Top of Material provided
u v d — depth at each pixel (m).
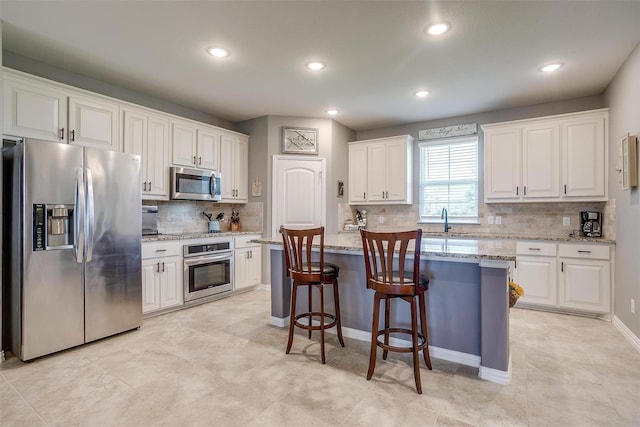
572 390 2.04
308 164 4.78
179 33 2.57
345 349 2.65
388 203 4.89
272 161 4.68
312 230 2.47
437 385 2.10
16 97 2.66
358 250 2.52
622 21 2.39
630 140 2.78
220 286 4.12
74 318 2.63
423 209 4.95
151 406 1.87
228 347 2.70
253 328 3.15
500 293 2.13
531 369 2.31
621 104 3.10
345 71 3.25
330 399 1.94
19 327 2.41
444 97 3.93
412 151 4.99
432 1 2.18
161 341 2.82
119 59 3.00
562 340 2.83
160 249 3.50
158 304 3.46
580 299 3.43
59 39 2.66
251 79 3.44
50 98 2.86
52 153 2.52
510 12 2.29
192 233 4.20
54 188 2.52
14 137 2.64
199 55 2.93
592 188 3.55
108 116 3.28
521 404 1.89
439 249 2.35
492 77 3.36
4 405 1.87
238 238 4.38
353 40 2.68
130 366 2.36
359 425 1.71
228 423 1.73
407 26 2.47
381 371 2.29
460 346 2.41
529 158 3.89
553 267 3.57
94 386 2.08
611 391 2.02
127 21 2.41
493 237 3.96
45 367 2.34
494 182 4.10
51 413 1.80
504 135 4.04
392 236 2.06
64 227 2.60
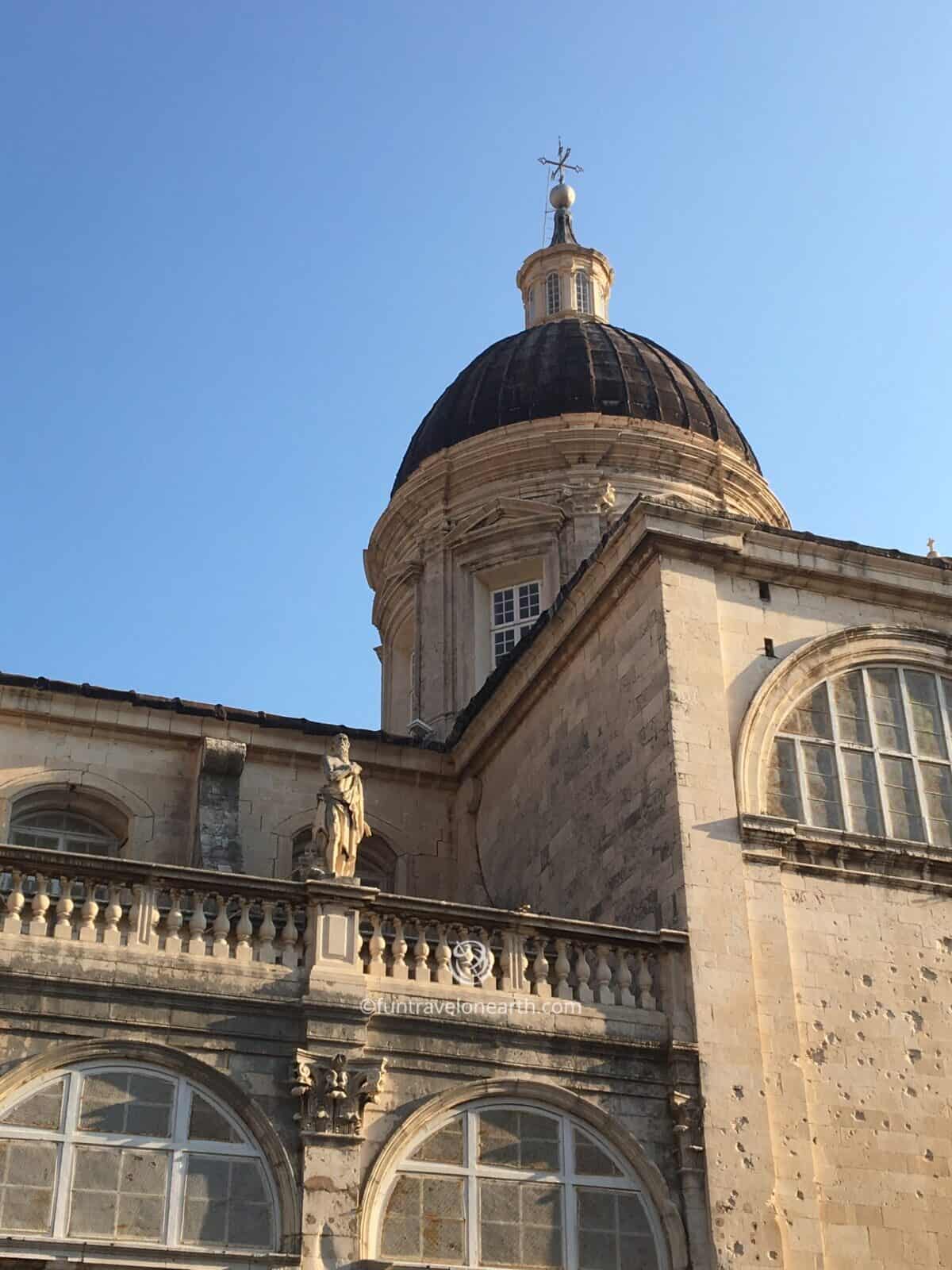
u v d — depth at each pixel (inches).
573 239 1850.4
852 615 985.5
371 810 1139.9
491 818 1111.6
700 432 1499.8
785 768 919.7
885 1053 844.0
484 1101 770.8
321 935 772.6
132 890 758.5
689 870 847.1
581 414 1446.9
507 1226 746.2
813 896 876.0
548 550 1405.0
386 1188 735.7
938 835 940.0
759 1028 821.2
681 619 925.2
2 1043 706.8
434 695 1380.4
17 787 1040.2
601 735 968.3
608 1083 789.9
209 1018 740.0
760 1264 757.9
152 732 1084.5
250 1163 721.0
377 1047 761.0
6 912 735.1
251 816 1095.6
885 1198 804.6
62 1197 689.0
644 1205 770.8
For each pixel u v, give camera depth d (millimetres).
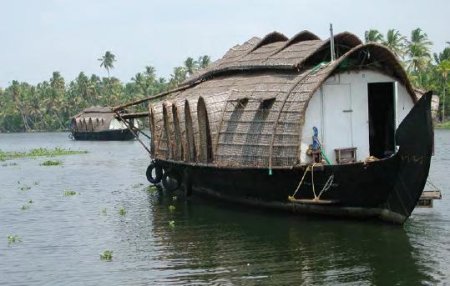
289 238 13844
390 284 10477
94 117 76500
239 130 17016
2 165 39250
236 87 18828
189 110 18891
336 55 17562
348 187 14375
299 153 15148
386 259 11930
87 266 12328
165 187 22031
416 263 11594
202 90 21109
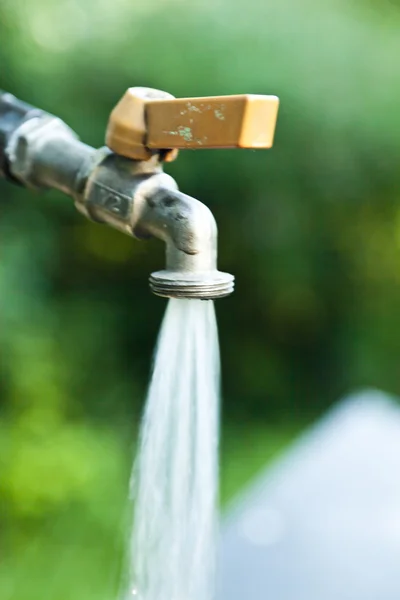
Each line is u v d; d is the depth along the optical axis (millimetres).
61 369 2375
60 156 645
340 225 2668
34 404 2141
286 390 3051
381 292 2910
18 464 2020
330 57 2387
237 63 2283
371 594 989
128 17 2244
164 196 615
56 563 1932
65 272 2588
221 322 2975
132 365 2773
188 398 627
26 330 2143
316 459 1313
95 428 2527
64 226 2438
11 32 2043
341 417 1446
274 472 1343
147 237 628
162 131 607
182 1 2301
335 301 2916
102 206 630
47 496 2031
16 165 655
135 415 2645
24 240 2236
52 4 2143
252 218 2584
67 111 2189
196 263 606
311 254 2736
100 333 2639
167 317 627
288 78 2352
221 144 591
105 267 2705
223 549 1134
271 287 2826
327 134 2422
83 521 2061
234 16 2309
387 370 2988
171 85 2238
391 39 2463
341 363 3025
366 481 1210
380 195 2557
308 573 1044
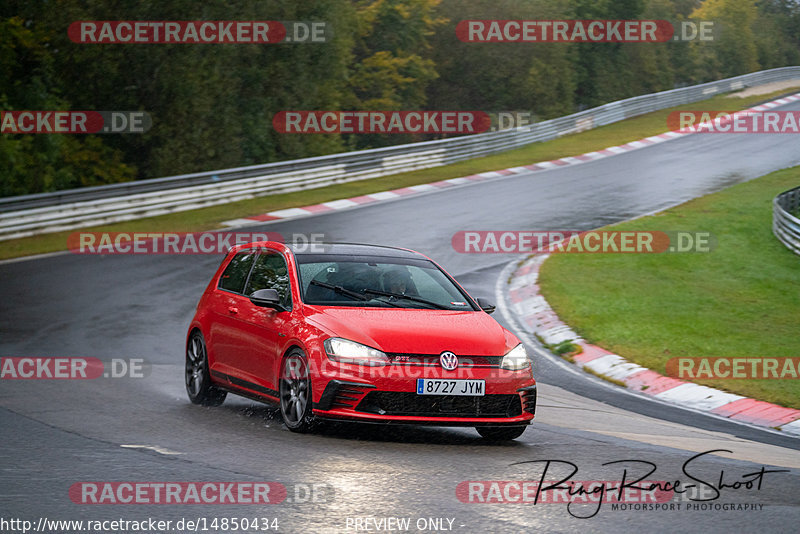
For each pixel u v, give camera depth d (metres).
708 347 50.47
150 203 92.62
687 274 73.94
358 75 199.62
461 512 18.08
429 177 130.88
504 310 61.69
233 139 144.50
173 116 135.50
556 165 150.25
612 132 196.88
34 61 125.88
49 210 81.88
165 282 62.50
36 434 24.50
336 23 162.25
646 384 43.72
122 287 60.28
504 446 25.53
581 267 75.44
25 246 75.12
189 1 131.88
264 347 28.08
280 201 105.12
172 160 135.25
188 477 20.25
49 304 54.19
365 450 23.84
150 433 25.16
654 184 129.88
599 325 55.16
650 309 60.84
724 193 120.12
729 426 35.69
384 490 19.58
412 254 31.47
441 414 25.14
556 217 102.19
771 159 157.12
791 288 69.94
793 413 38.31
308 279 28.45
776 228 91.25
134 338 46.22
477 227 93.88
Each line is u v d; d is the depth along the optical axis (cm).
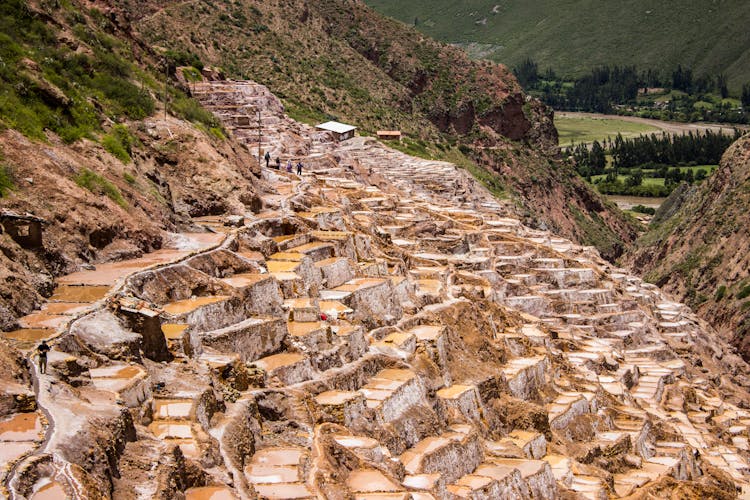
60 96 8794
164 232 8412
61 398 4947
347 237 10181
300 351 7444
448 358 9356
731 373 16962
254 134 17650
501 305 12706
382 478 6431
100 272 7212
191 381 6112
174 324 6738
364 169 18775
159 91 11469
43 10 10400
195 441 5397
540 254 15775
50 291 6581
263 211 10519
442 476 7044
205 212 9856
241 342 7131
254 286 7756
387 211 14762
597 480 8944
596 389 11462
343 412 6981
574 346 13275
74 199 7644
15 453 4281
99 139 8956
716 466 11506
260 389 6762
Bottom of Material provided
■ Work instructions ■
Beginning with the line that contains "316 459 1313", print exactly every line through the end of the records, both included. Omit the pictures.

■ Response to this task ■
316 459 1313
95 428 2527
64 226 2438
11 32 2043
341 417 1446
274 472 1343
147 237 628
162 131 607
182 1 2301
335 301 2916
102 206 630
47 496 2031
16 165 655
135 415 2645
24 240 2236
52 4 2143
252 218 2584
67 111 2189
196 263 606
311 254 2736
100 333 2639
167 317 627
288 78 2352
221 144 591
105 267 2705
223 549 1134
271 287 2826
327 134 2422
83 521 2061
234 16 2309
387 370 2988
171 85 2238
391 39 2463
341 363 3025
366 481 1210
380 195 2557
308 573 1044
For each pixel u v, give camera depth d (metres).
708 347 50.47
150 203 92.62
687 274 73.94
358 75 199.62
461 512 18.08
429 177 130.88
504 310 61.69
233 139 144.50
173 116 135.50
556 165 150.25
612 132 196.88
34 61 125.88
49 210 81.88
165 282 62.50
36 434 24.50
336 23 162.25
646 384 43.72
122 287 60.28
504 446 25.53
581 267 75.44
25 246 75.12
189 1 131.88
264 347 28.08
280 201 105.12
172 160 135.25
188 477 20.25
49 304 54.19
365 450 23.84
150 433 25.16
654 184 129.88
599 325 55.16
650 309 60.84
724 193 120.12
729 426 35.69
384 490 19.58
412 254 31.47
441 414 25.14
556 217 102.19
771 159 157.12
791 288 69.94
793 413 38.31
308 279 28.45
776 228 91.25
134 338 46.22
477 227 93.88
Each line is u v d; d is the depth along the optical axis (cm).
60 96 8794
164 232 8412
61 398 4947
347 237 10181
300 351 7444
448 358 9356
731 373 16962
254 134 17650
501 305 12706
382 478 6431
100 272 7212
191 381 6112
174 324 6738
364 169 18775
159 91 11469
43 10 10400
195 441 5397
540 254 15775
50 291 6581
263 211 10519
442 476 7044
205 212 9856
241 342 7131
254 286 7756
387 211 14762
597 480 8944
596 389 11462
343 412 6981
574 346 13275
74 199 7644
15 453 4281
99 139 8956
716 466 11506
260 389 6762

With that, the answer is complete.